Fund managers do not anticipate significant inflows into index-eligible government bonds, due to an uncertain global environment as assets under management in global emerging market indices have been declining.
"The rupee volatility has added to the anxiety of foreign investors, which has led to outflows. It has been two months since Donald Trump took office, and I think we will have to wait for another six weeks or so for things to settle down," said Anshul Chandak, head of treasury at RBL Bank. "Overall, the outlook on emerging market bonds is not very favourable," Chandak said.
The total inflows into index-eligible bonds have tapered from a peak of ₹22,005 crore seen in August 2024, the month when Indian debt was first included in the JP Morgan emerging market index , the CCIL data showed.
The 10-year US Treasury bond, which was trading at a yield of 4.50% on February 21, was down to 4.27% on Thursday, according to LSEG data. The fall in yields came after a series of reports signalled that the world's biggest economy was facing growing challenges from elevated borrowing costs and inflation.

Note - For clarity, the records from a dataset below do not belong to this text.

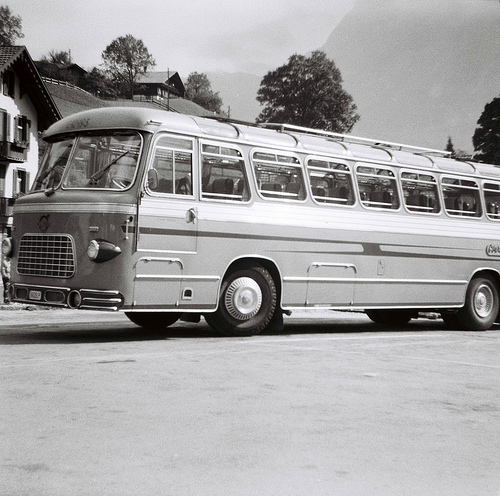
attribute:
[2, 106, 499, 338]
bus — parked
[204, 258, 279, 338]
wheel — black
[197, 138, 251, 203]
window — open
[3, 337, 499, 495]
road — gray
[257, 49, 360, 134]
tree — leafy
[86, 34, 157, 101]
tree — leafy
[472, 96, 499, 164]
tree — leafy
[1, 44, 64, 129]
roof — brown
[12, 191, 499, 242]
stripe — white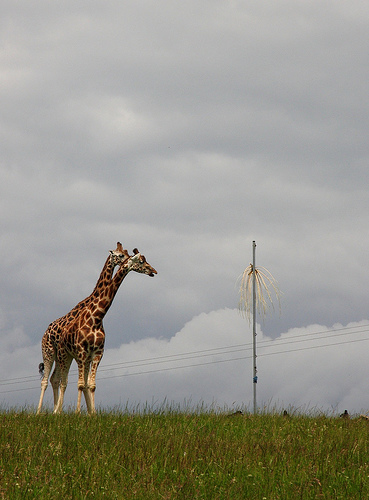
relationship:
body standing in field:
[36, 241, 158, 415] [4, 410, 365, 484]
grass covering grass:
[3, 413, 367, 459] [0, 395, 369, 499]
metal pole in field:
[252, 240, 257, 414] [4, 410, 365, 484]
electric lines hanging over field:
[126, 348, 223, 374] [4, 410, 365, 484]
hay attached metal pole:
[235, 261, 286, 328] [243, 288, 263, 409]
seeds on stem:
[52, 452, 66, 460] [51, 448, 59, 456]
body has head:
[36, 241, 158, 415] [103, 242, 134, 270]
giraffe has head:
[38, 311, 101, 406] [131, 247, 158, 277]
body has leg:
[36, 241, 158, 415] [75, 349, 94, 414]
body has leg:
[36, 241, 158, 415] [89, 346, 105, 413]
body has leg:
[36, 241, 158, 415] [34, 345, 57, 418]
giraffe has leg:
[53, 247, 157, 416] [75, 349, 94, 414]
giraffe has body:
[53, 247, 157, 416] [47, 313, 110, 365]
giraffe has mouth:
[53, 247, 157, 416] [145, 267, 161, 277]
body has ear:
[36, 241, 158, 415] [107, 252, 117, 261]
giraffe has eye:
[53, 247, 157, 416] [116, 252, 125, 260]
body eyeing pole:
[36, 241, 158, 415] [241, 235, 273, 420]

"Foreign flows into Indian debt are expected to be volatile. From a long-term perspective, US yields are expected to be elevated and there are increased external sector vulnerabilities. Hence, portfolio inflows into emerging countries like India are likely to remain on a cautious footing," said Anubhuti Sahay, head of India economic research at Standard Chartered Bank.

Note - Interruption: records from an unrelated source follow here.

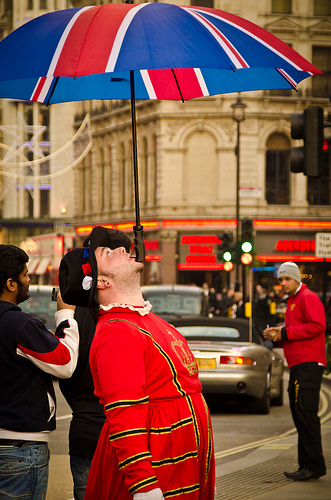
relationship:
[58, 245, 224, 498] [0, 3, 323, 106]
man balancing umbrella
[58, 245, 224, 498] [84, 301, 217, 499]
man wearing jacket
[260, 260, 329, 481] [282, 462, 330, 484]
man wearing boot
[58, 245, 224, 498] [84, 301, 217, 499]
man wearing outfit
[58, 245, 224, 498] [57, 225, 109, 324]
man wearing hat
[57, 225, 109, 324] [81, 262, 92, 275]
hat has red object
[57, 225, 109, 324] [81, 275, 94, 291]
hat has white object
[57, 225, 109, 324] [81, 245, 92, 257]
hat has blue object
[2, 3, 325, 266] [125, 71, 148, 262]
umbrella has handle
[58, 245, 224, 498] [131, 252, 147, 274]
man has chin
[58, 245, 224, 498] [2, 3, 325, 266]
man holding umbrella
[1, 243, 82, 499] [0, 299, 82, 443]
man wearing jacket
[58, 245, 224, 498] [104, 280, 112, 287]
man wearing earring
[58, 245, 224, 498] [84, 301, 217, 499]
man wearing dress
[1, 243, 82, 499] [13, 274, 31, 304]
man has beard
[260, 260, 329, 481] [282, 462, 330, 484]
man wearing shoes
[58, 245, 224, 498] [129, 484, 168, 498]
man wearing glove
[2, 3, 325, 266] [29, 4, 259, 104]
umbrella like union jack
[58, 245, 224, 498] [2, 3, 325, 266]
man balancing umbrella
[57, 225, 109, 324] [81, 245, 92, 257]
hat has blue flower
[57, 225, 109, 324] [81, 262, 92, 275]
hat has flower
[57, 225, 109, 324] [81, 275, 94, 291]
hat has flower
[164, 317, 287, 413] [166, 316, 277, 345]
convertible has soft top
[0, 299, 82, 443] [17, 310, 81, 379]
jacket has sleeve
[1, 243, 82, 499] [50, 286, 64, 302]
man holding camera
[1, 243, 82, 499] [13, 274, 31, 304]
man sporting beard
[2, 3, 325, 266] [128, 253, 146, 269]
umbrella held on man's mouth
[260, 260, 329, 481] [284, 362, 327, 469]
man wearing pants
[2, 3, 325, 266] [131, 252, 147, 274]
umbrella balancing on chin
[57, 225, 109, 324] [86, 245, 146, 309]
hat worn on mans head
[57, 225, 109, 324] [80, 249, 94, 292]
hat has flowers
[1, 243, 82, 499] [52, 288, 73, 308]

Inflows could go up if the rate cut by the Reserve Bank of India is higher than the already anticipated 50 basis points, Sahay said.
In contrast to the 10-year US Treasury, the benchmark 10-year Indian government bond yield closed at 6.70% on Thursday. Higher bond yields raises the cost of borrowing for Indian companies as government bond yields are the reference gauge for pricing corporate debt.